Work item: Reproduce the entries that follow precisely, setting aside any images.

(Plain-text document sources)
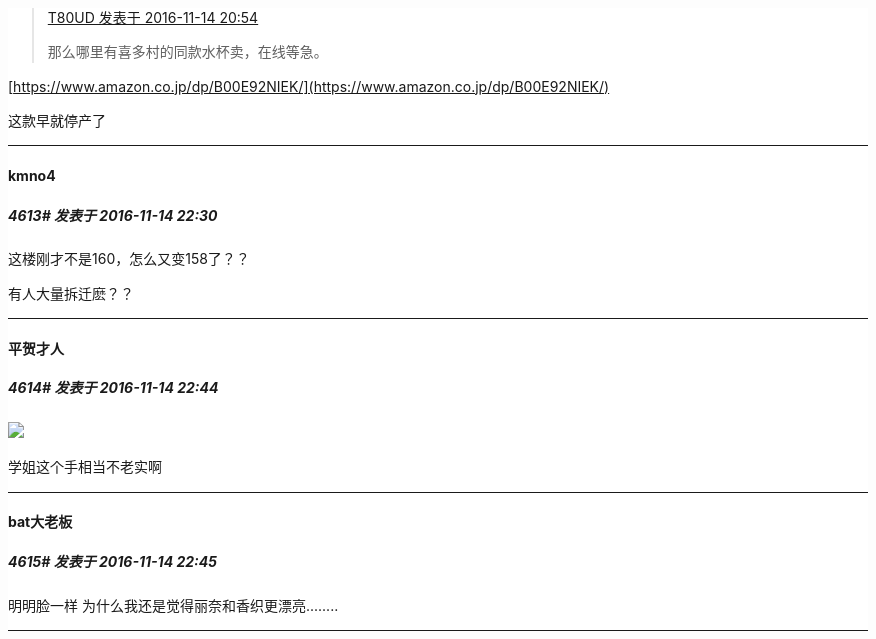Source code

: 

<blockquote><a href="httphttps://bbs.saraba1st.com/2b/forum.php?mod=redirect&amp;goto=findpost&amp;pid=34178174&amp;ptid=1336553" target="_blank">T80UD 发表于 2016-11-14 20:54</a>

那么哪里有喜多村的同款水杯卖，在线等急。</blockquote>
[https://www.amazon.co.jp/dp/B00E92NIEK/](https://www.amazon.co.jp/dp/B00E92NIEK/)


这款早就停产了







-----

####  kmno4  
##### 4613#       发表于 2016-11-14 22:30




这楼刚才不是160，怎么又变158了？？


有人大量拆迁麽？？







-----

####  平贺才人  
##### 4614#       发表于 2016-11-14 22:44



<img src="http://ww3.sinaimg.cn/mw690/6fcb9509jw1f9s0pr1kvaj20wg19fwvd.jpg" referrerpolicy="no-referrer">


学姐这个手相当不老实啊







-----

####  bat大老板  
##### 4615#       发表于 2016-11-14 22:45




明明脸一样 为什么我还是觉得丽奈和香织更漂亮........







-----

Written answer:
Source code

: 

<blockquote><a href="httphttps://bbs.saraba1st.com/2b/forum.php?mod=redirect&amp;goto=findpost&amp;pid=34178174&amp;ptid=1336553" target="_blank">T80UD 发表于 2016-11-14 20:54</a>

那么哪里有喜多村的同款水杯卖，在线等急。</blockquote>
[https://www.amazon.co.jp/dp/B00E92NIEK/](https://www.amazon.co.jp/dp/B00E92NIEK/)


这款早就停产了







-----

####  kmno4  
##### 4613#       发表于 2016-11-14 22:30




这楼刚才不是160，怎么又变158了？？


有人大量拆迁麽？？







-----

####  平贺才人  
##### 4614#       发表于 2016-11-14 22:44



<img src="http://ww3.sinaimg.cn/mw690/6fcb9509jw1f9s0pr1kvaj20wg19fwvd.jpg" referrerpolicy="no-referrer">


学姐这个手相当不老实啊







-----

####  bat大老板  
##### 4615#       发表于 2016-11-14 22:45




明明脸一样 为什么我还是觉得丽奈和香织更漂亮........







-----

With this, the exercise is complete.